Part of developing innovative technology is making its application as easy for the user as possible. So when W.R.Grace&Co.-Conn. went to market with an accelerator for its Monokote family of fireproofing products, a key priority was making the system user-friendly.
The accelerator can save users money because it makes the product more efficient to apply and increases yield.
However, it must be applied properly to obtain the best result, so the application method needed to be efficient, east to use, and easy to maintain. Further complications include the corrosive nature of the accelerator itself, along with the harsh conditions under which the system had to operate.
The main markets for fireproofing compounds are construction and abatement projects, which where sawdust, wood chips, and moisture can infiltrate machinery, and rough handling can damage even the most durable equipment. And maintenance can be spotty or nonexistent, and power supplies uncertain.
To solve these problems, Grace designed an injection system consisting of a storage tank for the accelerator, a patented injection and mixing nozzle, and a Cheminjector_D diaphragm metering pump made by Hydroflo Corporation of Plumsteadville, PA. The system also includes a pulsation dampener to smooth out fluctuations in flow, and a back pressure valve to provide the regular pressure needed for steady operation. On/off control is achieved by a pressure relief valve that can stop flow by depressurizing the system. Operating pressures vary depending on the scope of the job and where the accelerator needs to be applied.
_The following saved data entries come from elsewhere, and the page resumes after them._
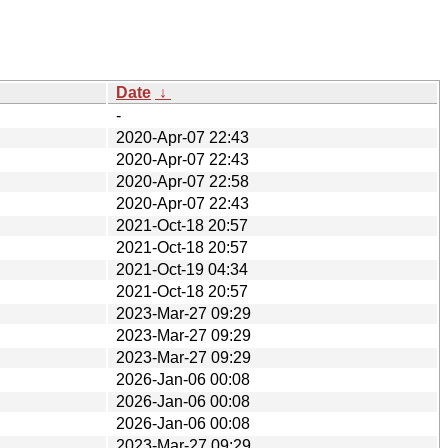
Date
↓
-
2020-Apr-07 22:43
2020-Apr-07 22:43
2020-Apr-07 22:58
2020-Apr-07 22:43
2021-Oct-18 20:57
2021-Oct-18 20:57
2021-Oct-19 04:34
2021-Oct-18 20:57
2023-Mar-27 09:29
2023-Mar-27 09:29
2023-Mar-27 09:29
2026-Jan-06 00:08
2026-Jan-06 00:08
2026-Jan-06 00:08
2023-Mar-27 09:29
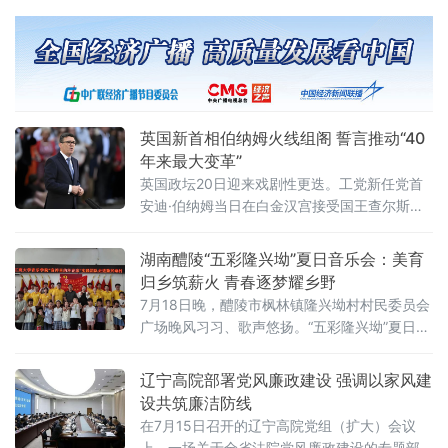
务总局公告2026年第21号），首次系统明确离
岸信托设立、存续、终止清算全环节的个人所
得税征管规则。根据公告，个人将财产装入离
岸信托以及通过离岸信托取得收益，均属于个
人所得税法规定的应税所得，应当依法申报纳
税。近年来，一些个人通过设立离岸信托进行
英国新首相伯纳姆火线组阁 誓言推动“40
财富代际传承、跨境资产配置及风险管理
年来最大变革”
英国政坛20日迎来戏剧性更迭。工党新任党首
安迪·伯纳姆当日在白金汉宫接受国王查尔斯三
世授权组建新政府，正式就任英国首相。前任
首相斯塔默于当天早些时候辞去首相职务。伯
湖南醴陵“五彩隆兴坳”夏日音乐会：美育
纳姆就任后数小时内即完成新一届内阁组建，
归乡筑薪火 青春逐梦耀乡野
多项人事任命出人意料，被视为其开启政治新
7月18日晚，醴陵市枫林镇隆兴坳村村民委员会
时代的明确信号。前国防大臣“爆冷”执掌财政根
广场晚风习习、歌声悠扬。“五彩隆兴坳”夏日音
据首相办公室发布的人事通报，最受瞩目的财
乐会顺利上演。本次活动是“音符里的种花家”公
政大臣一职由前国防大臣约翰·希利出任。希利
益实践团暑期“三下乡”社会实践的成果集中展
辽宁高院部署党风廉政建设 强调以家风建
上
演，也是本土青年学成归乡、以美育人、薪火
设共筑廉洁防线
相传的一次深情回馈，更是株洲市文联、湖南
在7月15日召开的辽宁高院党组（扩大）会议
工商大学落实省文联"村歌嘹亮"主题活动以及省
上，一场关于全省法院党风廉政建设的专题部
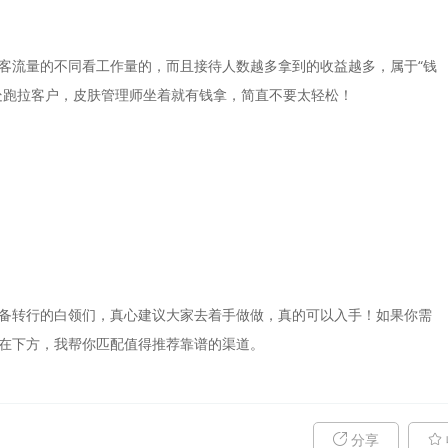
客流量的不同看工作量的，而且接待人数越多拿到的收益越多，属于“钱
处跑拉客户，皮肤管理师坐着就有钱拿，简直不要太轻松！
备转行的白领们，真心建议大家去着手做做，真的可以入手！如果你需
在下方，我帮你匹配值得推荐靠谱的渠道。
分享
The entire system is hydraulically controlled, to make it as easy to run as possible. There are no extra electrical switches, and no controls that may confuse the operator. Because of the irregularity of equipment maintenance at many construction sites, a high priority was placed on providing a system that was as durable and as easy to maintain as possible. The pumps used in the system meet this standard. All are fully enclosed to prevent moisture and contaminants from reaching critical operating mechanisms, and all drive parts are oil-immersed, eliminating the need for regular lubrication.
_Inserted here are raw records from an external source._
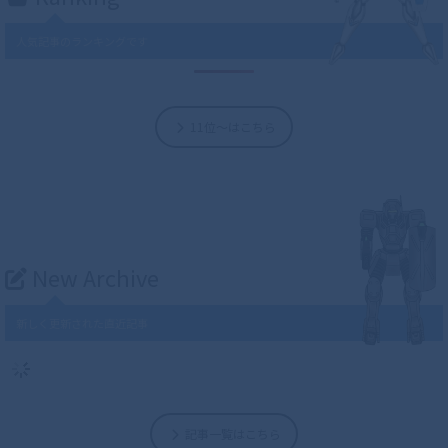
人気記事のランキングです
11位～はこちら
New Archive
新しく更新された直近記事
記事一覧はこちら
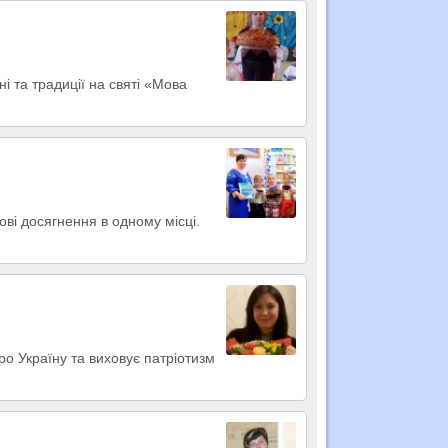
ні та традиції на святі «Мова
нові досягнення в одному місці.
о Україну та виховує патріотизм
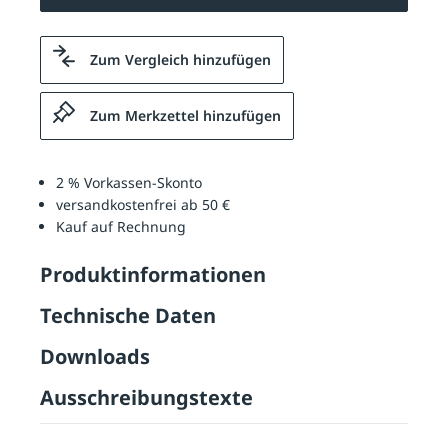
Zum Vergleich hinzufügen
Zum Merkzettel hinzufügen
2 % Vorkassen-Skonto
versandkostenfrei ab 50 €
Kauf auf Rechnung
Produktinformationen
Technische Daten
Downloads
Ausschreibungstexte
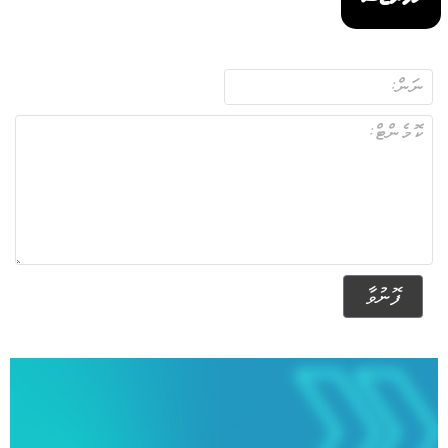
ފޮނުވާ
The pumps were also modified to take into account the work habits and tools used at job sites. For example, the pump’s standard oil reservoir cover screw was a Phillip’s head. It was replaced to allow the use of a slotted screwdriver, which is more common at construction sites. This small change makes it much easier for a user to check the oil level in the pump, and because this is now easier to do, it will probably be done more often.
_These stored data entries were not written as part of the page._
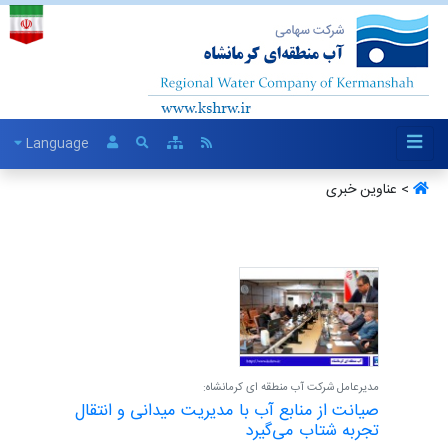
Language
> عناوین خبری
مدیرعامل شرکت آب منطقه ای کرمانشاه:
صیانت از منابع آب با مدیریت میدانی و انتقال
تجربه شتاب می‌گیرد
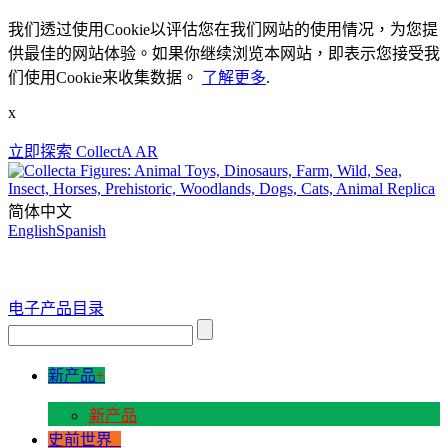
我们透过使用Cookie以评估您在我们网站的使用情况，为您提
供最佳的网站体验。如果你继续浏览本网站，即表示您接受我
们使用Cookie来收集数据。
了解更多
.
x
立即探索 CollectA AR
简体中文
English
Spanish
电子产品目录
新产品
+
新产品
史前世界
+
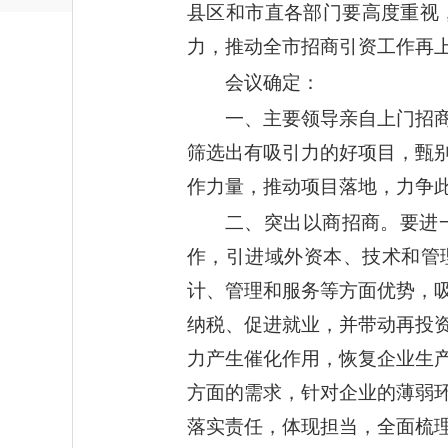
县区和市直各部门要高度重视
力，推动全市招商引资工作再
会议确定：
一、主要领导亲自上门招
筛选出有吸引力的好项目，甄
作力量，推动项目落地，力争
二、突出以商招商。要进
作，引进域外资本、技术和管
计、管理和服务等方面优势，
纳税、促进就业，并带动再投
力产生催化作用，恢复企业生
方面的需求，针对企业的薄弱
落实责任，体现担当，全面梳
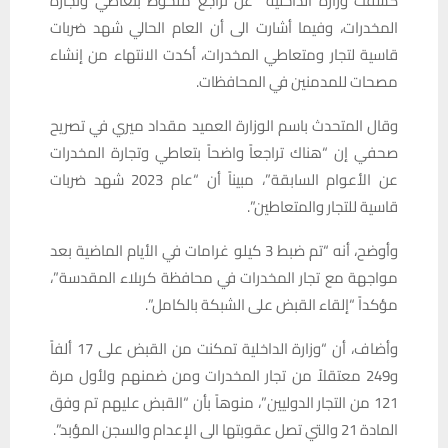
كشفت وزارة الداخلية عن تراجع ملحوظ بتعاطي وتجارة
المخدرات، وفيما أشارت الى أن العام الحالي شهد ضربات
قاسية لتجار ومتعاطي المخدرات، أكدت الانتهاء من إنشاء
مصحات للمدمنين في المحافظات.
وقال المتحدث باسم الوزارة العميد مقداد ميري في تصريح
صحفي إن “هناك تراجعاً واضحاً بتعاطي وتجارة المخدرات
عن الأعوام السابقة”، مبيناً أن “عام 2023 شهد ضربات
قاسية للتجار والمتعاطين”.
وأوضح، أنه “تم ضبط 3 كيلو غرامات في الأيام الماضية بعد
مواجهة مع تجار المخدرات في محافظة كربلاء المقدسة”،
مؤكداً “إلقاء القبض على الشبكة بالكامل”.
وأضاف، أن “وزارة الداخلية تمكنت من القبض على 17 ألفاً
و249 معتقلاً من تجار المخدرات ومن ضمنهم ولأول مرة
121 من التجار الدوليين”، منوهاً بأن “القبض عليهم تم وفق
المادة 21 والتي تصل عقوبتها الى الإعدام والسجن المؤبد”.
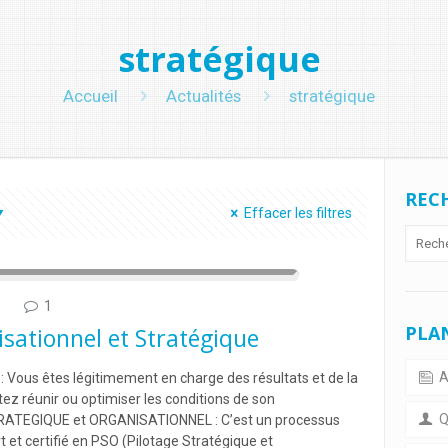
stratégique
Accueil
Actualités
stratégique
RECH
Effacer les filtres
1
PLAN
sationnel et Stratégique
A
 Vous êtes légitimement en charge des résultats et de la
ez réunir ou optimiser les conditions de son
Qu
RATEGIQUE et ORGANISATIONNEL : C’est un processus
t et certifié en PSO (Pilotage Stratégique et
The injection system was also designed for maximum portability. The entire system fits on a 2-1/2 by 4 ft. cart, so it is easy to move wherever it’s needed. This was especially important for abatement projects, where the system must be moved from room to room in an office complex or factory building.
The system is also designed to use the most common power source, a standard 115-V supply. Again, this feature is important for room-by-room abatement projects and for construction operations where electrical conditions differ from site to site and access to 220-V lines can be difficult. The injection system has proved to be a success, and the marketplace for the Monokote Accelerator and the accompanying injection system has proven even larger than anticipated.
This, no doubt, is because the equipment is easy to use and reliable under the toughest conditions.